§ **DIRECTIVE**: Look through the records and copy each line with the string "Silkscreen" in it.

§ **STORED DATA**:
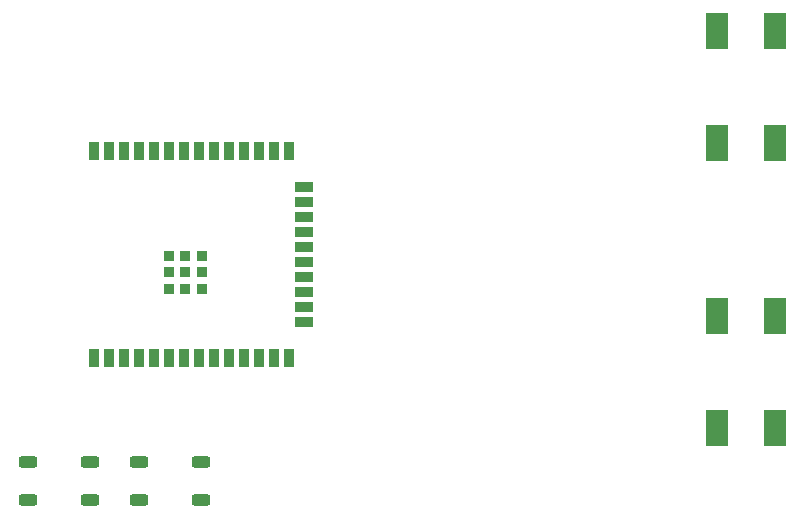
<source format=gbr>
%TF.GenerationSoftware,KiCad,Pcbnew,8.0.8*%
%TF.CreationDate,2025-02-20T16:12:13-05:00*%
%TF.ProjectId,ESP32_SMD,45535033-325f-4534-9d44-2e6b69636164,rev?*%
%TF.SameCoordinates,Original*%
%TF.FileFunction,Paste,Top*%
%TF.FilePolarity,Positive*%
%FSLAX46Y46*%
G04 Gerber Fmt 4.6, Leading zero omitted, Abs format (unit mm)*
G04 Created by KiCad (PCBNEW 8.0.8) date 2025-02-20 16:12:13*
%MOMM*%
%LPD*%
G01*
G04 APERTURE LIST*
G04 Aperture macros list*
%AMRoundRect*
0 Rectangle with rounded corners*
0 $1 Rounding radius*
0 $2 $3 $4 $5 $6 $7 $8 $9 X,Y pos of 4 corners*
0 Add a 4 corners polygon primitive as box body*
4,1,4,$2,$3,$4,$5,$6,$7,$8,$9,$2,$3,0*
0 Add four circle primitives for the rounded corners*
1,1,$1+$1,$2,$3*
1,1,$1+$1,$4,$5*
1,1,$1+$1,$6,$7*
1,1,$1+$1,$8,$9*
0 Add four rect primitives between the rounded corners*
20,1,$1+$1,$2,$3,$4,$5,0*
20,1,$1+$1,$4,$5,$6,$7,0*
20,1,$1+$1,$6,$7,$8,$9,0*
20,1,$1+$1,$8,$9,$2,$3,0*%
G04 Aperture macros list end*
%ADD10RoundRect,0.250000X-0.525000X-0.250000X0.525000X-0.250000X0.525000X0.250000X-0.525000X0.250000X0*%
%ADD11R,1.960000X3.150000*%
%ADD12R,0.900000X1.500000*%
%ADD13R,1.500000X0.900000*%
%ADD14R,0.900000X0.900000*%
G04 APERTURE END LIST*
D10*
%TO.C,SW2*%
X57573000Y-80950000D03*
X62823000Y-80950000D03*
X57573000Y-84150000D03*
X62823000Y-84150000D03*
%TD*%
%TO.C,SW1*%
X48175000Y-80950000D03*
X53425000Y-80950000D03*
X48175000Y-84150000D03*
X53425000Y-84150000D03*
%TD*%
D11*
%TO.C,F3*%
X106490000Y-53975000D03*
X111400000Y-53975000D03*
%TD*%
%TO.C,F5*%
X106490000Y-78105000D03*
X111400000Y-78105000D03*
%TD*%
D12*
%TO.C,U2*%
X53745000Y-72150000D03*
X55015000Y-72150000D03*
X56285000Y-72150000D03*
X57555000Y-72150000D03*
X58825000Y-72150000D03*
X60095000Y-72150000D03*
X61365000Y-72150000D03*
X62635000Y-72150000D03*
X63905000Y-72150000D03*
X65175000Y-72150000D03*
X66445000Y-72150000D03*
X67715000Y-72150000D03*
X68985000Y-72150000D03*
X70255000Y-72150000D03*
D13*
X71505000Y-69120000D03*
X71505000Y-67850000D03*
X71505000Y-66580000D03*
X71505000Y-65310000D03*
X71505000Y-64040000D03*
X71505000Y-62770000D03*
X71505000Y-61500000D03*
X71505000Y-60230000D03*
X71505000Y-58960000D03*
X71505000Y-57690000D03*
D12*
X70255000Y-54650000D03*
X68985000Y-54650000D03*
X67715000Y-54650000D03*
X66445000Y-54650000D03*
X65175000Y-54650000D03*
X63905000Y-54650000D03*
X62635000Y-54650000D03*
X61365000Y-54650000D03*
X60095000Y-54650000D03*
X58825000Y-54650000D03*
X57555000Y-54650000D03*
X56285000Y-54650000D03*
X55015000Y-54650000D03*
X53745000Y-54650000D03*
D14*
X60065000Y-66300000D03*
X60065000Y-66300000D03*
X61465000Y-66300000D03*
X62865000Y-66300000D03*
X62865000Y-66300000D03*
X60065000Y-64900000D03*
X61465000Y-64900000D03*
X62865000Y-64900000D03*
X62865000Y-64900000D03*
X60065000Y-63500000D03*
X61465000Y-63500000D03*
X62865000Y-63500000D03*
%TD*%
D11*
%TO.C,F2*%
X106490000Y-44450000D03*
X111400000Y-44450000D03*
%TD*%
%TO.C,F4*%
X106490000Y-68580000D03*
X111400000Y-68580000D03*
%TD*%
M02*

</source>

==

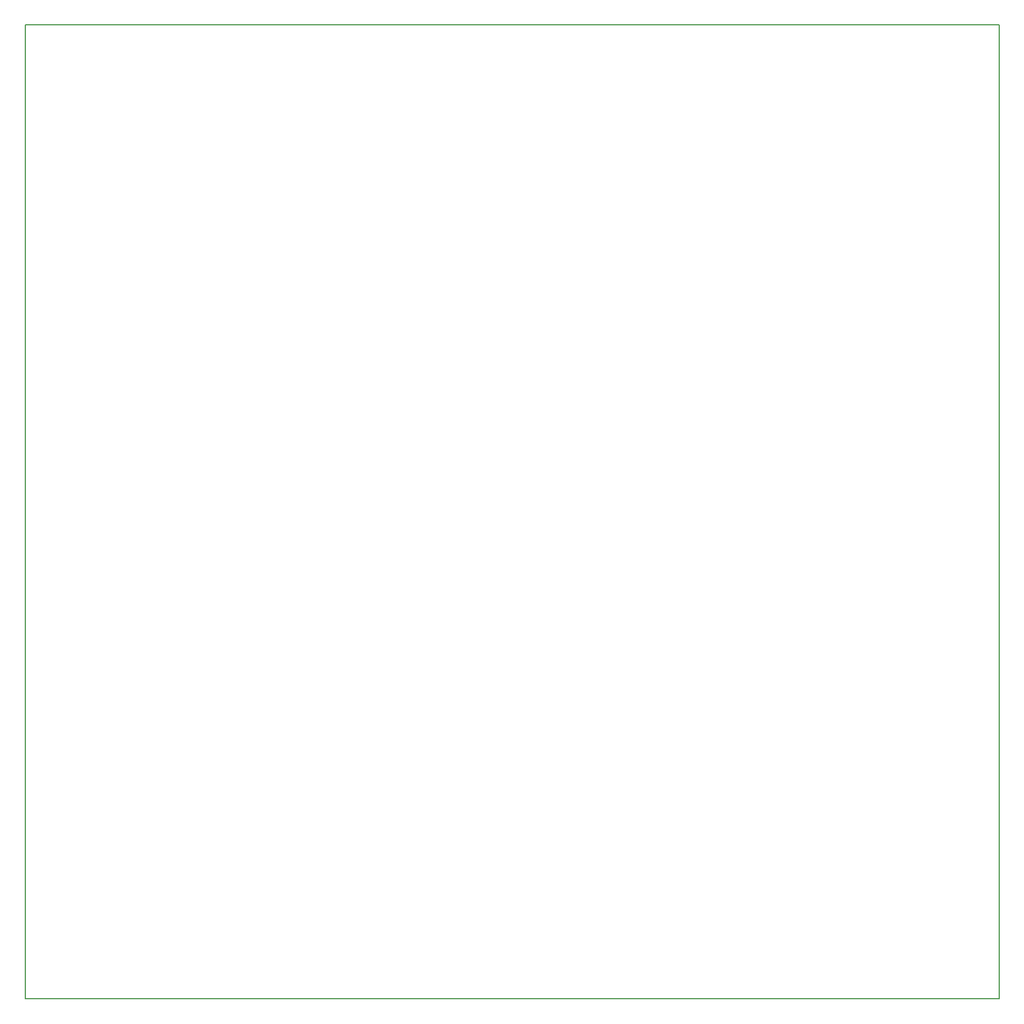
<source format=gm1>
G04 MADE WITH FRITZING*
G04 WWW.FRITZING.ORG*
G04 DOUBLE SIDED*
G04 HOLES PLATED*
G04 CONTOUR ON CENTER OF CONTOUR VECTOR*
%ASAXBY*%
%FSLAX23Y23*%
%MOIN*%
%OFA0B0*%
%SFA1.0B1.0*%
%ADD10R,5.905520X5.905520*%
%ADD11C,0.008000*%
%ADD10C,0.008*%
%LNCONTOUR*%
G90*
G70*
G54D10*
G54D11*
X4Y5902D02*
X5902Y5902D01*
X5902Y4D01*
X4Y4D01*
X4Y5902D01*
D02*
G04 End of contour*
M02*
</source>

* * *

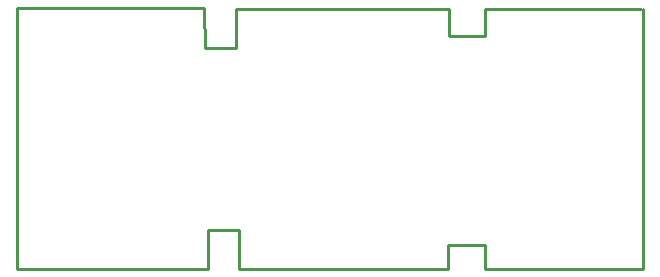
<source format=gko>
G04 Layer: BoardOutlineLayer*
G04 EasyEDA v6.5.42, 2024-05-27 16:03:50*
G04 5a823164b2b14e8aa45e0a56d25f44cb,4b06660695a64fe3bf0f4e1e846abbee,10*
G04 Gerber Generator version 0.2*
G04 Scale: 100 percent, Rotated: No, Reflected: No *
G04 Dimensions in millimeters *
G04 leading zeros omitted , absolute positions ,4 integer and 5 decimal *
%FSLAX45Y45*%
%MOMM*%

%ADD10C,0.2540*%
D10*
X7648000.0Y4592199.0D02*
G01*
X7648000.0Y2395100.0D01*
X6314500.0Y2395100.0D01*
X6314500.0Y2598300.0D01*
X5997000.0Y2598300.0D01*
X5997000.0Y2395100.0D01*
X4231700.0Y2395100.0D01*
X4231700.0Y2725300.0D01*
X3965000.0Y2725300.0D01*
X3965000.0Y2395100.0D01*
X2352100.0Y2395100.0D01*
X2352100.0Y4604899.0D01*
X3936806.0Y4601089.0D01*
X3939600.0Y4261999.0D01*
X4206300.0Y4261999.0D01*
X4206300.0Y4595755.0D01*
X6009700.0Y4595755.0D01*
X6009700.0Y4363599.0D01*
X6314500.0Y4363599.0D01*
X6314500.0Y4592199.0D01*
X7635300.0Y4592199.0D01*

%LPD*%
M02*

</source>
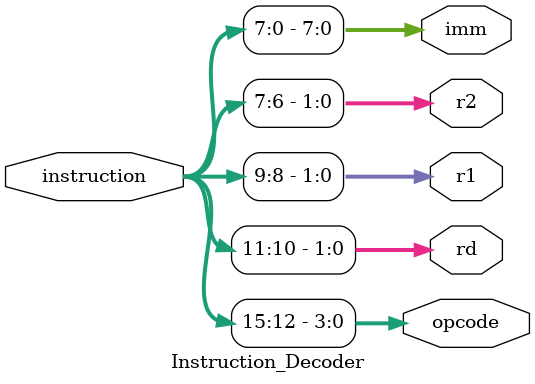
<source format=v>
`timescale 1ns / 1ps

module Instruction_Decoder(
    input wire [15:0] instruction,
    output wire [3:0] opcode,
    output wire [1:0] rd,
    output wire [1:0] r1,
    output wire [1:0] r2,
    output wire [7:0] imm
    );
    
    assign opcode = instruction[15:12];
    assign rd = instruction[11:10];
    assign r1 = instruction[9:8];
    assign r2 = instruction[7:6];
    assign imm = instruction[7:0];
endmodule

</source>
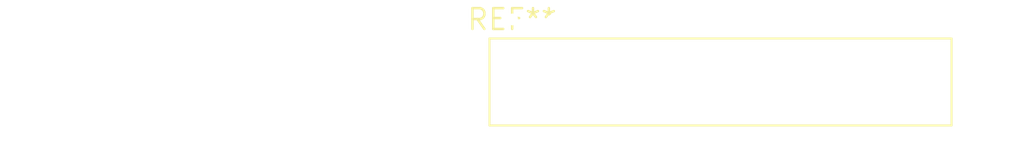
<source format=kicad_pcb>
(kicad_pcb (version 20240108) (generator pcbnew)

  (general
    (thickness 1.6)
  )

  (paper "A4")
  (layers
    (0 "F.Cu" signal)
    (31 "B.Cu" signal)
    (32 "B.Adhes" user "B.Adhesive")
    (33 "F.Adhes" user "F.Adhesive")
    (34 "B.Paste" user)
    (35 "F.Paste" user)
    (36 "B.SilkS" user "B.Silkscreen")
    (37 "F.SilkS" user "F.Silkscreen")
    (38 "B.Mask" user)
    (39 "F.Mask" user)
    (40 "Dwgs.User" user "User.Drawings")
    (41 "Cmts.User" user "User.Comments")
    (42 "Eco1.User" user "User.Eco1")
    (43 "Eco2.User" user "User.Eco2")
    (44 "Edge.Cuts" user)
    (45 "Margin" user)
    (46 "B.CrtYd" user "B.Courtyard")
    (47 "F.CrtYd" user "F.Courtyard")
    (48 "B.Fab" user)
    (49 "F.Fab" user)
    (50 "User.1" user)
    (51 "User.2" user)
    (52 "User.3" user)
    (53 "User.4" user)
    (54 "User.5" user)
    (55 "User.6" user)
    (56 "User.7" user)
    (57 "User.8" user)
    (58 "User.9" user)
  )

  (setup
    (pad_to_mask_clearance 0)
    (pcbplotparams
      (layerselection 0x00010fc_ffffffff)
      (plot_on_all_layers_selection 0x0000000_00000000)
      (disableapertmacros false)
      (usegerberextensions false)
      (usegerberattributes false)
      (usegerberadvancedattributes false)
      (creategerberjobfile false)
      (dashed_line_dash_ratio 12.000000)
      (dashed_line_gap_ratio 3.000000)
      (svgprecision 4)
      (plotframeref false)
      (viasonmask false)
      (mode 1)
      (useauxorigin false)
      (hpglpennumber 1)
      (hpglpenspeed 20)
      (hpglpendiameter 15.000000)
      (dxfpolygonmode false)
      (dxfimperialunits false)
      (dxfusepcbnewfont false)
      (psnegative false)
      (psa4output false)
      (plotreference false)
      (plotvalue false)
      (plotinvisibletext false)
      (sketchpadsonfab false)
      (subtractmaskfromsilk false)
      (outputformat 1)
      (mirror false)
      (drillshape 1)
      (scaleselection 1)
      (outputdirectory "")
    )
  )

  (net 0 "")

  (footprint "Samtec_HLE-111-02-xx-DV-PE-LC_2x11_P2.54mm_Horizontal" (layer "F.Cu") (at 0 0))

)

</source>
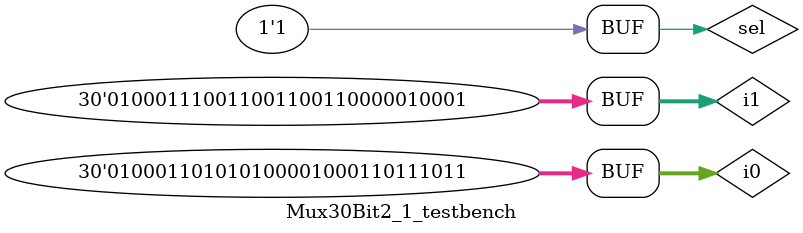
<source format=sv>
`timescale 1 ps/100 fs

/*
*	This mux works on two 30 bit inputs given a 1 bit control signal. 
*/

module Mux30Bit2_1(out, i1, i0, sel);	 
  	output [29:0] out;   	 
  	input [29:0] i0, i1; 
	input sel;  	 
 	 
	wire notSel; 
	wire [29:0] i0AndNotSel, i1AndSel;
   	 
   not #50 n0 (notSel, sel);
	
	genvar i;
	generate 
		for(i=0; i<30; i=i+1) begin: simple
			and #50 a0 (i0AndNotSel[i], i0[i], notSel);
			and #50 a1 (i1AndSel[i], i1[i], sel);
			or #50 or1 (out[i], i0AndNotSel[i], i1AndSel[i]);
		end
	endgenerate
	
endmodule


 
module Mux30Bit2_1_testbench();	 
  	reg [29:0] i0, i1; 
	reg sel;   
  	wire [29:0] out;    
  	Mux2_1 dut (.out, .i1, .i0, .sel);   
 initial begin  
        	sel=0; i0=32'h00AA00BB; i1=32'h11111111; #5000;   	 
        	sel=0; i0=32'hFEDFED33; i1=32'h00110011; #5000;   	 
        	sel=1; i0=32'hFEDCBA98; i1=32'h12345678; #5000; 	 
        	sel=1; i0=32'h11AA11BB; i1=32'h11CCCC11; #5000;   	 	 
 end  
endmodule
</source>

§ **ANSWER TO THE EXERCISE**:
    (36 "B.SilkS" user "B.Silkscreen")
    (37 "F.SilkS" user "F.Silkscreen")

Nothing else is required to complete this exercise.